═══ Dataset content

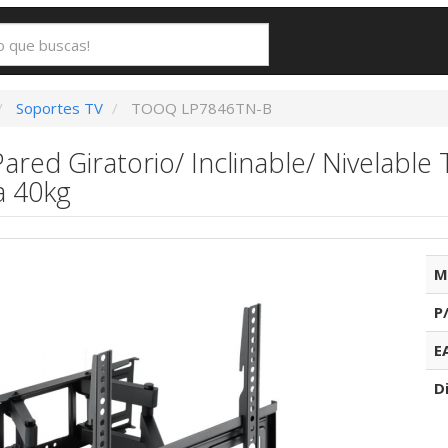
Soportes TV
TOOQ LP7846TN-B
ared Giratorio/ Inclinable/ Nivelab
a 40kg
M
P
E
D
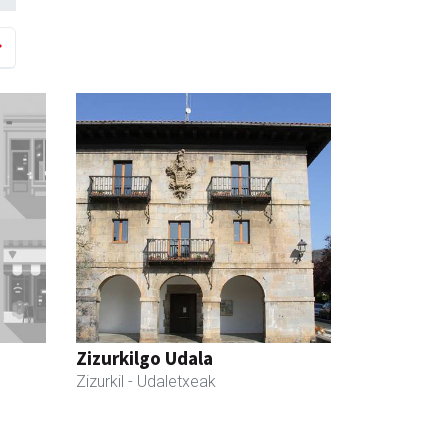
Zizurkilgo Udala
Zizurkil
- Udaletxeak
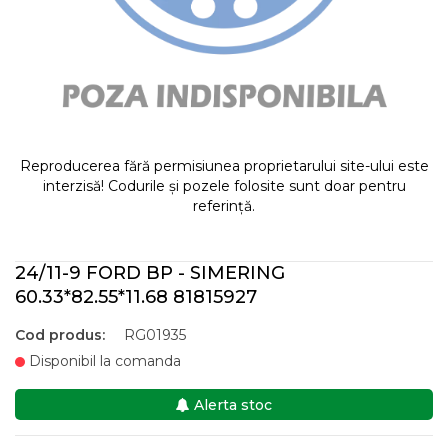
Reproducerea fără permisiunea proprietarului site-ului este
interzisă! Codurile și pozele folosite sunt doar pentru
referință.
24/11-9 FORD BP - SIMERING
60.33*82.55*11.68 81815927
Cod produs:
RG01935
Disponibil la comanda
Alerta stoc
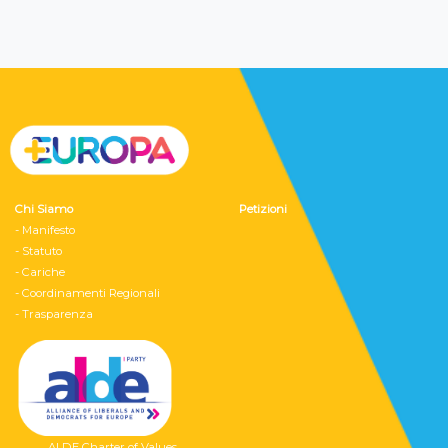
Chi Siamo
Petizioni
- Manifesto
- Statuto
- Cariche
- Coordinamenti Regionali
- Trasparenza
ALDE Charter of Values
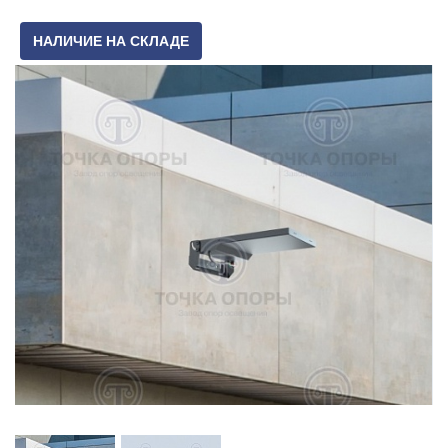
НАЛИЧИЕ НА СКЛАДЕ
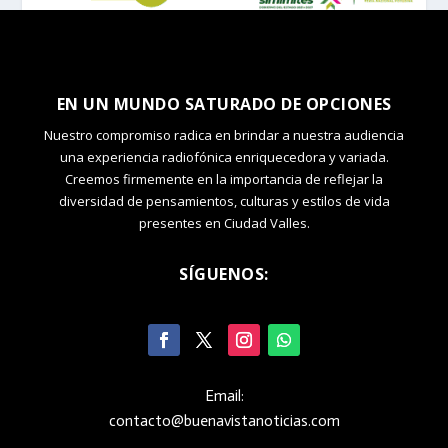
EN UN MUNDO SATURADO DE OPCIONES
Nuestro compromiso radica en brindar a nuestra audiencia
una experiencia radiofónica enriquecedora y variada.
Creemos firmemente en la importancia de reflejar la
diversidad de pensamientos, culturas y estilos de vida
presentes en Ciudad Valles.
SÍGUENOS:
Email:
contacto@buenavistanoticias.com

══════

• Assignment
Leave the pictures out, and transcribe exactly the lines above starting at the one that contains "- Udaletxeak" and ending at the one that contains "Creemos firmemente en".

• Your response
- Udaletxeak
Reproducerea fără permisiunea proprietarului site-ului este
interzisă! Codurile și pozele folosite sunt doar pentru
referință.
24/11-9 FORD BP - SIMERING
60.33*82.55*11.68 81815927
Cod produs:
RG01935
Disponibil la comanda
Alerta stoc
Chi Siamo
Petizioni
- Manifesto
- Statuto
- Cariche
- Coordinamenti Regionali
- Trasparenza
ALDE Charter of Values
НАЛИЧИЕ НА СКЛАДЕ
EN UN MUNDO SATURADO DE OPCIONES
Nuestro compromiso radica en brindar a nuestra audiencia
una experiencia radiofónica enriquecedora y variada.
Creemos firmemente en la importancia de reflejar la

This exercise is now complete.